Requirement: In the Blind River article below, at what time were the McAllisters awakened by knocks on their RV's window?

Ian Granstra:
Analyzes Murders, Missing People, and More Mysteries.

Blinded In The Night

by | Jun 24, 2024 | Mysteries, Unsolved Murders | 0 comments

Blind River, in Ontario, Canada’s Algoma District, is located on Highway 17, the primary route of the Trans-Canada Highway through the province. Eighty-five miles from the American border, the town is named for the nearby river, a tributary of Lake Huron. A trading post was established at the site in 1789, and fur traders, loggers, and miners came to Blind River seeking natural resources. Just over two centuries later, someone came to Blind River seeking resources, although not natural.

In the early morning hours of June 28, 1991, a man, armed with two shotguns, arrived at the Blind River Rest Stop and demanded the possessions of a traveling couple staying there for the evening. The couple complied, but the gunman was not satisfied as he shot them both, killing one and wounding the other. Shortly thereafter the killer claimed the life of a second man who arrived at the rest stop.

No one could have foreseen the carnage that occurred at Blind River. Thirty-three years later, the victims’ families have not seen justice as the killer’s identity remains unknown.

Blind River Shoreline

On June 27, sixty-two-year-old Gord McAllister and his fifty-nine-year-old wife Jackie of Lindsay, Ontario, loaded their motor home and departed for a vacation. The couple planned to travel to Winnipeg, nearly 2,000 kilometers (1,200 miles), to meet recently learned relatives of Jackie for the first time.

As the evening grew late and the couple were weary from driving approximately five-hundred-ten kilometers (three-hundred-fifteen miles), they decided to spend the evening at the otherwise empty Blind River Rest Stop.

At 12.55 a.m. on June 28, the McAllisters were awakened by pronounced knocks on their RV’s window. A man identifying himself as a police officer yelled they needed to move their vehicle. When Jackie opened the door, she saw the man had two guns, but he was not a policeman. He barged into the motor home with both weapons drawn, demanding their valuables. The couple complied, but the gunman still opened fire.

After the attacker shot Jackie twice in her chest at point blank range with both guns, Gord jumped out of the RV. As he did so, he was shot in his lower back. Once outside, Gord rolled under the vehicle in a desperate attempt for cover. His life was spared, but at the cost of another life.

A motorist had pulled into the parking lot and he, instead of Gord, became the gunman’s prey. Gord heard the man get out of his vehicle and say something to the effect of “what’s going on.” The gunman answered him with an array of bullets. Afterwards, the killer looked for Gord for several seconds before fleeing the scene.

Extracted data entries
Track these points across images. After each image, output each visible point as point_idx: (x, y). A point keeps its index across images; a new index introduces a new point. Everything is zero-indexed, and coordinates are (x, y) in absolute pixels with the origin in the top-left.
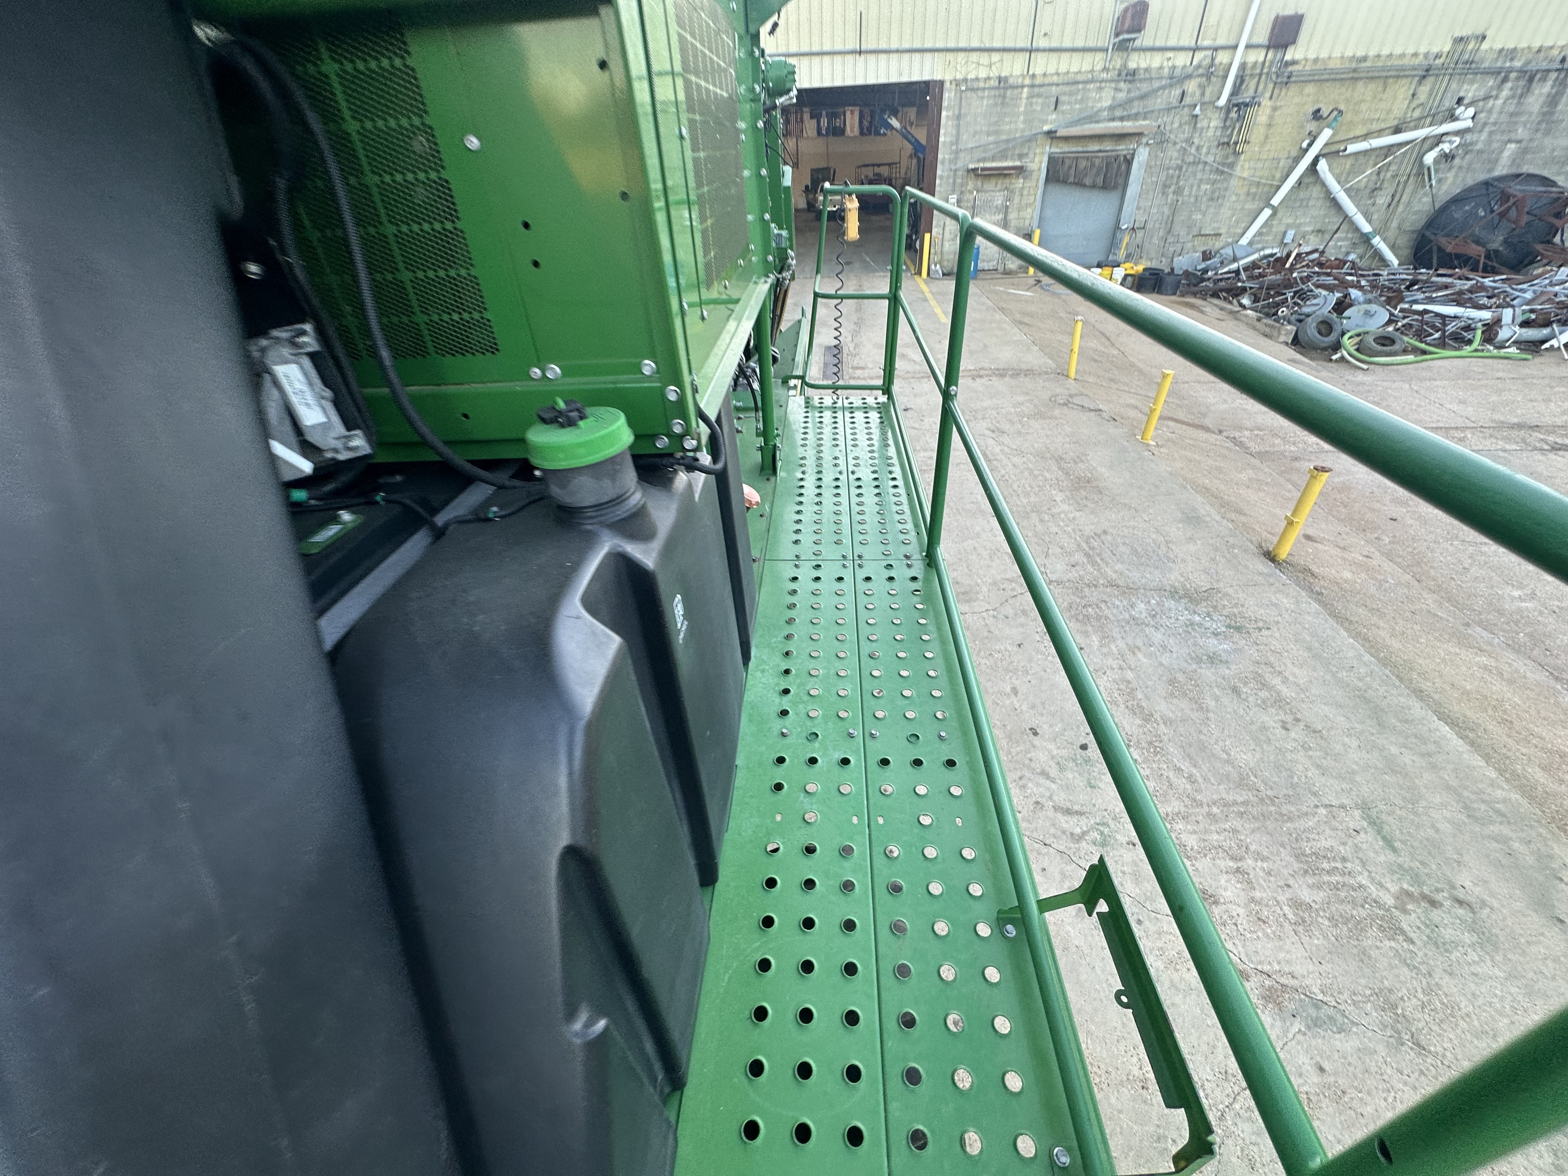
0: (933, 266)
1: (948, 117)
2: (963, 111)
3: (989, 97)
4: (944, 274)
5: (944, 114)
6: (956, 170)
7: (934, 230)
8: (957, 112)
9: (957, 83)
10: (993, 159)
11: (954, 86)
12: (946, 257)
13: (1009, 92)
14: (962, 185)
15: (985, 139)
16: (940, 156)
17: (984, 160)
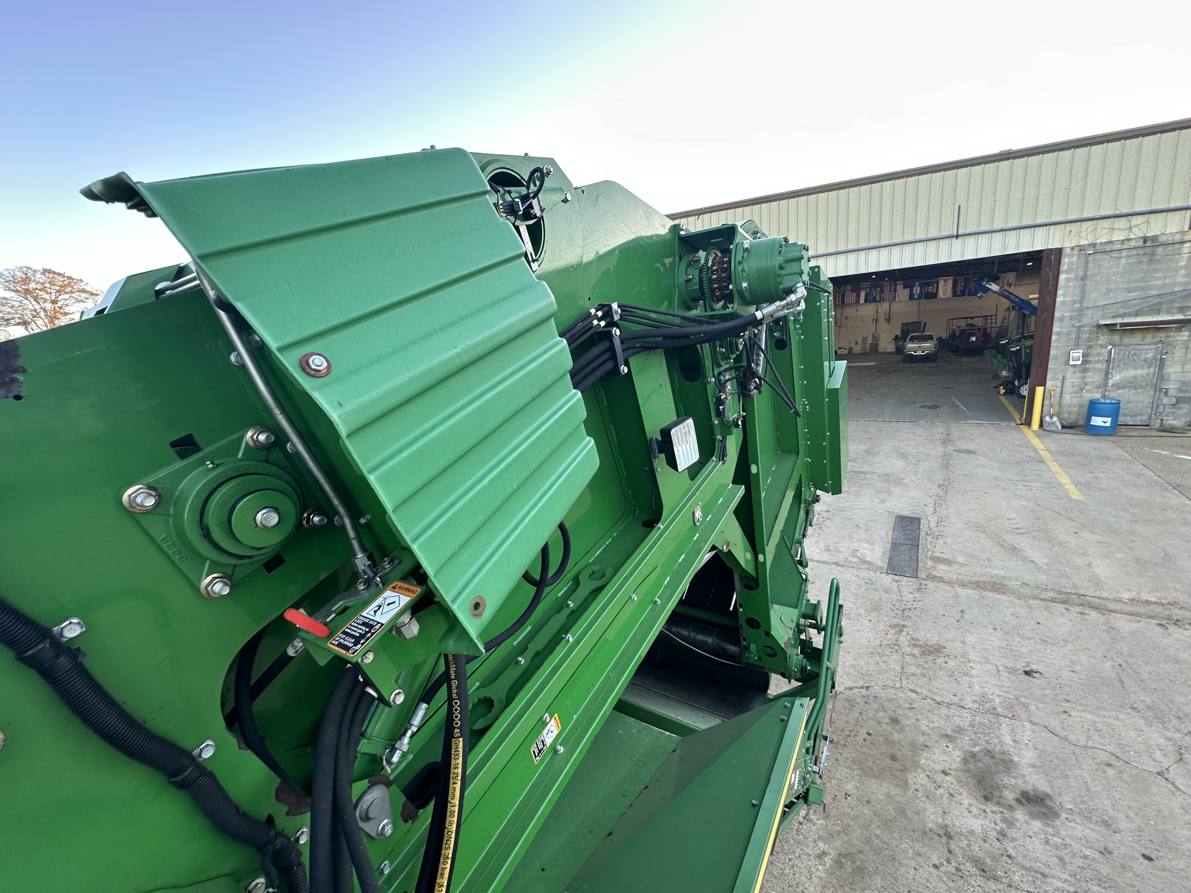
0: (1047, 419)
1: (1068, 280)
2: (1089, 273)
3: (1128, 257)
4: (1063, 427)
5: (1062, 277)
6: (1080, 327)
7: (1049, 384)
8: (1081, 274)
9: (1081, 248)
10: (1136, 315)
11: (1076, 252)
12: (1065, 409)
13: (1160, 250)
14: (1090, 340)
15: (1122, 296)
16: (1057, 314)
17: (1123, 315)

Task output: 12.55 a.m. on June 28